▶ **Exercise requirements**
A) Summarize the passage on snail hermaphroditism in two sentences.
B) According to the passage on snail hermaphroditism, which member sits at the bottom of a slipper limpet chain?
C) Write the next part of the passage on slipper limpets, picking up after its final sentence.

▶ **Extract to read**
<<<<
So far we have discussed hermaphrodites of the simultaneous sort where a single organism has both male and female organs working at the same time. However, some species of snail show a different type of hermaphroditism, consecutive hermaphroditism, where the sex of the animal changes during the lifetime of the snail. An example of this is the slipper limpet Crepidula fornicata, which changes gender during the course of its life. This sea snail stays fixed in one place, either attached to rocks or, more commonly, to other limpets forming a chain of five or six individuals. Together the limpets feed on the plankton that drifts past in the water. At the bottom of the chain, often clinging to an empty shell, is the oldest member, while the youngest and smallest sits at the top. The chain is a more or less permanent structure, with the male members being the youngest, and the females the oldest. In between are individuals who are in the process of changing sex from male to female. The males copulate with the females below until their male organs atrophy. For a time, they assume an inter-sex phase, finally ending up as females.
On each side of a pebble, a chain of slipper limpets has formed.
>>>>
▶ **Data excerpts**
<<<<
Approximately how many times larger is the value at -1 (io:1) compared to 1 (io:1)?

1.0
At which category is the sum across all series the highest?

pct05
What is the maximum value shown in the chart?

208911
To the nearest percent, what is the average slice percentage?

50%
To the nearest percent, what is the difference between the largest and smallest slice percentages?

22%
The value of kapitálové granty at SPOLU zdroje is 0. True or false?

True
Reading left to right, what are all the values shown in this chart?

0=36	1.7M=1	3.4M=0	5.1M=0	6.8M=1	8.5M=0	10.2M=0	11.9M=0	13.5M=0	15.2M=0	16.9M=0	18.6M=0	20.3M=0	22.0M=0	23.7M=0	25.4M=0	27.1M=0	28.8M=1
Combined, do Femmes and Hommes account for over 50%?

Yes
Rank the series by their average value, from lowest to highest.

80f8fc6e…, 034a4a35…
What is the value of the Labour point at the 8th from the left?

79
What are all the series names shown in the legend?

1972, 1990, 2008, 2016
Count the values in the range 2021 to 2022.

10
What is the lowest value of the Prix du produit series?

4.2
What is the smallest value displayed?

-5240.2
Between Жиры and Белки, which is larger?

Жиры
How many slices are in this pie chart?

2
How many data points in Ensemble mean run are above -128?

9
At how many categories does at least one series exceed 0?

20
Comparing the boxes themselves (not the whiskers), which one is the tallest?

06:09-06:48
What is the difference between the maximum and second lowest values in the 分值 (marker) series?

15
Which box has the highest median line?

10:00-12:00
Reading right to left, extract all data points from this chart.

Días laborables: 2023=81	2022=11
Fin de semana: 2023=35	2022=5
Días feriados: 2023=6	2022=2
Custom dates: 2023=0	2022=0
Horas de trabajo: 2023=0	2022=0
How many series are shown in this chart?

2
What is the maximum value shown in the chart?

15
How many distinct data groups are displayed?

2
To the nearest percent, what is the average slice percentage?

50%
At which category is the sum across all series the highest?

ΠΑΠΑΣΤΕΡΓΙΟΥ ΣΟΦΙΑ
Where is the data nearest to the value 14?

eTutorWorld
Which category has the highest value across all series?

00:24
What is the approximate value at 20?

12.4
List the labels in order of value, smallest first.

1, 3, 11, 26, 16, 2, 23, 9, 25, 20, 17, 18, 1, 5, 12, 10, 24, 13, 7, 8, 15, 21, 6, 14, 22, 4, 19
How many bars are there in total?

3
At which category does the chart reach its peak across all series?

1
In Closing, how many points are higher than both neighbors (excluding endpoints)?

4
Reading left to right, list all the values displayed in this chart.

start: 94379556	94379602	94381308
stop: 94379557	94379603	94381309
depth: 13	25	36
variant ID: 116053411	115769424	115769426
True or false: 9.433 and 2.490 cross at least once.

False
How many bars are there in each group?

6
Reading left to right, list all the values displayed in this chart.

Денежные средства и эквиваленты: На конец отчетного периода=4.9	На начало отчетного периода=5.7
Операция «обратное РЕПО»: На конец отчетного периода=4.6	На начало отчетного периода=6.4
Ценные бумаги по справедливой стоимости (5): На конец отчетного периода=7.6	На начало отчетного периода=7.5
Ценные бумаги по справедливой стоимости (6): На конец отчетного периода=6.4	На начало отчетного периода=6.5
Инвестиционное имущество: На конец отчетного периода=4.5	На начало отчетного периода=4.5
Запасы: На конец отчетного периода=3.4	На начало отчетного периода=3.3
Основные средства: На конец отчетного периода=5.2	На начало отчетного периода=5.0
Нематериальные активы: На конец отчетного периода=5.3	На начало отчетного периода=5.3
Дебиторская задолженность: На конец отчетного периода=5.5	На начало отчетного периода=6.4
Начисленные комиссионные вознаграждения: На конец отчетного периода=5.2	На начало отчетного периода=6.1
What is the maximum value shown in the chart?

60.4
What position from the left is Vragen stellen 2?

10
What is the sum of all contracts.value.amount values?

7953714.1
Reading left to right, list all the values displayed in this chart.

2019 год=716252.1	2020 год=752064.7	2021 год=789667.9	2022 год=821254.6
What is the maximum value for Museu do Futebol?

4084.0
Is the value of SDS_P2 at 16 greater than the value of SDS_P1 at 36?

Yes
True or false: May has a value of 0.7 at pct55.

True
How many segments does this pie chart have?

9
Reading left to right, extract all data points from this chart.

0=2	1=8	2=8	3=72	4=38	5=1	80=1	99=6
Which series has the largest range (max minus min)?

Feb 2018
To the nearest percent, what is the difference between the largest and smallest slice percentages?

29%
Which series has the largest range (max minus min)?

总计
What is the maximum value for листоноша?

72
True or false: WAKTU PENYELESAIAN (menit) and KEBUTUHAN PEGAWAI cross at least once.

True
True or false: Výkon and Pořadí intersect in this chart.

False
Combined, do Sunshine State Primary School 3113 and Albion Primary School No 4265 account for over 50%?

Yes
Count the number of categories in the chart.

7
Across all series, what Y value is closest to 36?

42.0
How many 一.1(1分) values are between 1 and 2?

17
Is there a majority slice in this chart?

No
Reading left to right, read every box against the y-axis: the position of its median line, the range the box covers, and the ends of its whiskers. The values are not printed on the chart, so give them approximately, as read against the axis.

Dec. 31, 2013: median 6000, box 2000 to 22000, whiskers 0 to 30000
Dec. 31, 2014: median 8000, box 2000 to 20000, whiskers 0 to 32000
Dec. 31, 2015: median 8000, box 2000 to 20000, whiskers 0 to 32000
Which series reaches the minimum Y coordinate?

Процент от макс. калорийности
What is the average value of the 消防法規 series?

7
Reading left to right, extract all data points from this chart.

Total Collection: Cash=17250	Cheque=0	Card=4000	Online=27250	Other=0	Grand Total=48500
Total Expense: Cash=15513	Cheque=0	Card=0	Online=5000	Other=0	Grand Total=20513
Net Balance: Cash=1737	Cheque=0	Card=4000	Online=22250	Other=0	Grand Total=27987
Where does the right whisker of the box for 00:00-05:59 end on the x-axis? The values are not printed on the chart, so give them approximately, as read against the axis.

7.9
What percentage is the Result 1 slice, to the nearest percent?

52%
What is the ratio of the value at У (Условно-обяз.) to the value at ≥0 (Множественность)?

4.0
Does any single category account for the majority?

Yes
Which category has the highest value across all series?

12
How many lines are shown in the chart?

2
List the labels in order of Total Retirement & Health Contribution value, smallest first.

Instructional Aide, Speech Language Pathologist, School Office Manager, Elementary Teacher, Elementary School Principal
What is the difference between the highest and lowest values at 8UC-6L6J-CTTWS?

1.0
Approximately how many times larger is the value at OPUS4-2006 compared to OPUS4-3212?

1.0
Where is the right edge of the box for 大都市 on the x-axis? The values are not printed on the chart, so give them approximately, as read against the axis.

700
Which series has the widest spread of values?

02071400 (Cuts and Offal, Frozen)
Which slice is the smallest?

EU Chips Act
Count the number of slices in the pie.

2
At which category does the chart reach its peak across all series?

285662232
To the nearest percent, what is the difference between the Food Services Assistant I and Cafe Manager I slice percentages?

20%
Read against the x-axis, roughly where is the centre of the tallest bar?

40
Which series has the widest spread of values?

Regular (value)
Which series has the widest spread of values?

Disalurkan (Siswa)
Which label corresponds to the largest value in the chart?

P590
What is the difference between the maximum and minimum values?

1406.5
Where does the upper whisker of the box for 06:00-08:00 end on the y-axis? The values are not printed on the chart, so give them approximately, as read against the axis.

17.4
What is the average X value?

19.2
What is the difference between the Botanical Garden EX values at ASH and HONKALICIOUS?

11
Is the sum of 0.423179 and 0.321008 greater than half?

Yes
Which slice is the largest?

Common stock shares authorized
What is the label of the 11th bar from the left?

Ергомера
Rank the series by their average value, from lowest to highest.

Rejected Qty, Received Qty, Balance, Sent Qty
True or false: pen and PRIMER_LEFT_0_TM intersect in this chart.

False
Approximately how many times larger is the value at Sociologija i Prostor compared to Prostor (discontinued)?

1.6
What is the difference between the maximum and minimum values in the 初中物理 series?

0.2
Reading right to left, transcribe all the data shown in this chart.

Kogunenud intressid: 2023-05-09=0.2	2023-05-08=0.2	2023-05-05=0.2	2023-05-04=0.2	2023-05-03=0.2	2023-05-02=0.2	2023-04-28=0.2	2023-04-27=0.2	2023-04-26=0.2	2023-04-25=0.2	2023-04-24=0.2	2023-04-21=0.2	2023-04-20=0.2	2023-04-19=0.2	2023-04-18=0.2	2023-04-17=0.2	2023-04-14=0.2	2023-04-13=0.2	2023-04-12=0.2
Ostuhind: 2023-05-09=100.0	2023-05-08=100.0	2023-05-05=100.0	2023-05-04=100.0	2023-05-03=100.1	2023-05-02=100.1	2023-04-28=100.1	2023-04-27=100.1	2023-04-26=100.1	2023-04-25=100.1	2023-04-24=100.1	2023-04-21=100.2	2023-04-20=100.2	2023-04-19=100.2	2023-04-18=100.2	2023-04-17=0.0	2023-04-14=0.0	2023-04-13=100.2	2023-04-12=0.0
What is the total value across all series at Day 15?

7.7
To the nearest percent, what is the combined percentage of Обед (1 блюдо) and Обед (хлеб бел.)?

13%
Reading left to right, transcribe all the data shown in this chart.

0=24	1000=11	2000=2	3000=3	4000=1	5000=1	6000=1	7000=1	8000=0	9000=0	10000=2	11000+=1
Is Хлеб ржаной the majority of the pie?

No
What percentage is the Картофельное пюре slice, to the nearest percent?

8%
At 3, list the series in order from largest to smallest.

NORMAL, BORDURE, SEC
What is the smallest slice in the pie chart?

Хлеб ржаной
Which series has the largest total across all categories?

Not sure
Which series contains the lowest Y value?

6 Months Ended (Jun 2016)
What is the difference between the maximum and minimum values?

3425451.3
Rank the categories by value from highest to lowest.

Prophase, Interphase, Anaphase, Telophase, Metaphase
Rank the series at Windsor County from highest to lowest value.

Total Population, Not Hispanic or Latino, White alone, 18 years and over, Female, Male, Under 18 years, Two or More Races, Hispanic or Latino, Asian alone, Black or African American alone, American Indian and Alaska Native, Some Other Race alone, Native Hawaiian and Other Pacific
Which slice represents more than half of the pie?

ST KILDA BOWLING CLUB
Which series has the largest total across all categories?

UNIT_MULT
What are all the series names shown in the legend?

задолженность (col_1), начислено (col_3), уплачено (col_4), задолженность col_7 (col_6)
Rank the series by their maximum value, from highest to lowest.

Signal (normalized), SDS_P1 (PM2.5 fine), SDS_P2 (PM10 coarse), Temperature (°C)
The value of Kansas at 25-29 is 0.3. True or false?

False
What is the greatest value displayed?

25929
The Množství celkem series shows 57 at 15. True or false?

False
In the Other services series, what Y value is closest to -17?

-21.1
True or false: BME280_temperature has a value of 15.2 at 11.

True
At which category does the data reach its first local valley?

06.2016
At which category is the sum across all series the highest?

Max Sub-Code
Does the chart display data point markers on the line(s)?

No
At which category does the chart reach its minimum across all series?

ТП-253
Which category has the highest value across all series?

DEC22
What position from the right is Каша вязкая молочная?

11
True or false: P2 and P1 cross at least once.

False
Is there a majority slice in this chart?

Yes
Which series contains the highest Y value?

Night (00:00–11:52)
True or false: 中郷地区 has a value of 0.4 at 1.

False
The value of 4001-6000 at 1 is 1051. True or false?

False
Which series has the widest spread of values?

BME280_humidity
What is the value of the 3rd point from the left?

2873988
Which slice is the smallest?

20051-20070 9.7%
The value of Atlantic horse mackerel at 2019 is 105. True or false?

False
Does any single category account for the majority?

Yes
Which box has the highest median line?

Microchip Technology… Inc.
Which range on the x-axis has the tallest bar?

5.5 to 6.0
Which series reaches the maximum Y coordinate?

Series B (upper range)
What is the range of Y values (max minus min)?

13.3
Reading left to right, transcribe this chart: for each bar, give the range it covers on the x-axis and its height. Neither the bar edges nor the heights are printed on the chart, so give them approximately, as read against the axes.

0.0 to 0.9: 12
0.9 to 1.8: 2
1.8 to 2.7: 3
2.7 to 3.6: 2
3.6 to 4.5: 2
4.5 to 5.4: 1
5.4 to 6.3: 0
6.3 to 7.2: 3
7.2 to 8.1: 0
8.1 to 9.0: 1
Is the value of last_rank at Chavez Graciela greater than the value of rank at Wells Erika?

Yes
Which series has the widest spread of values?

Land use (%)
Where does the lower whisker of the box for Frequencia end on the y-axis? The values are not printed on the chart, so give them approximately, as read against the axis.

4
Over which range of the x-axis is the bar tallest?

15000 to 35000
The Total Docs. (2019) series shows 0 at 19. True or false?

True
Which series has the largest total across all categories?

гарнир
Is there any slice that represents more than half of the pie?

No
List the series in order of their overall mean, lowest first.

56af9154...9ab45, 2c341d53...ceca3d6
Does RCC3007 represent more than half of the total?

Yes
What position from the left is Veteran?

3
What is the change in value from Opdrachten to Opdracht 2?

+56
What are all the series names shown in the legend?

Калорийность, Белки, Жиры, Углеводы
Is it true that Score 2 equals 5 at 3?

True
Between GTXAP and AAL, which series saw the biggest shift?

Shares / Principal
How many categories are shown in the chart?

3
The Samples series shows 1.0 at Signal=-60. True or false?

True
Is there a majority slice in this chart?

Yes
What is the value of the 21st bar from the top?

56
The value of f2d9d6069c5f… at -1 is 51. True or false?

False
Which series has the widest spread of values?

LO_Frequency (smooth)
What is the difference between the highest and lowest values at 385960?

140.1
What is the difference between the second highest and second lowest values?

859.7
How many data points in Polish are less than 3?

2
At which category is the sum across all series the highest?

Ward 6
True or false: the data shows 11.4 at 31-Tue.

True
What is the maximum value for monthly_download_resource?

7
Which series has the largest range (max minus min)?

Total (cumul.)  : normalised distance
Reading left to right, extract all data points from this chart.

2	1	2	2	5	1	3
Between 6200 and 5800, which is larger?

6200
>>>>
▶ **Exercise results**
A) Some snails change sex over their lifetime, unlike simultaneous hermaphrodites, and the slipper limpet Crepidula fornicata is an example. These limpets form chains of five or six, with the oldest females at the bottom and the youngest males at the top; the males mate with the females below until they pass through an inter-sex phase and become female.

B) The oldest member.

C)
Crepidula’s shell has a pronounced shelf and resembles a slipper; hence its name, ‘slipper limpet’.
An example of the extraordinary reproductive apparatus of slugs, from Martin Lister’s 1685 De Cochleis, tam Terrestribus, quam Fluviatilibus, Exoticis . . . |
Sex poses problems for the single snail and its offspring every bit as complex as for our own species. Why have sex at all, one might reasonably ask? For slugs, which are also hermaphrodites, sex with other slugs, according to Steve Jones, stops at Preston. Cold places, he argues, aren’t conducive to sexual union: ‘Faced with the predictable enemies of frost and starvation, it is better to evolve a single set of hardy genes that are never broken up by admixture with others.’9 So the northern slug is an identical replica of its parent, no mate is required and clones can be produced so long as the hermaphroditic animal can self-fertilize.
It’s certainly more straightforward when sex isn’t involved, but less interesting too! Consider the ever-more complex and bizarre mating patterns in slugs that do mate with other slugs. ‘Limacid’ slugs mate suspended by a mucus thread, their long penises intertwining, while the banana slug Ariolimax dolichophallus occasionally bites off the penis of its mate after copulating.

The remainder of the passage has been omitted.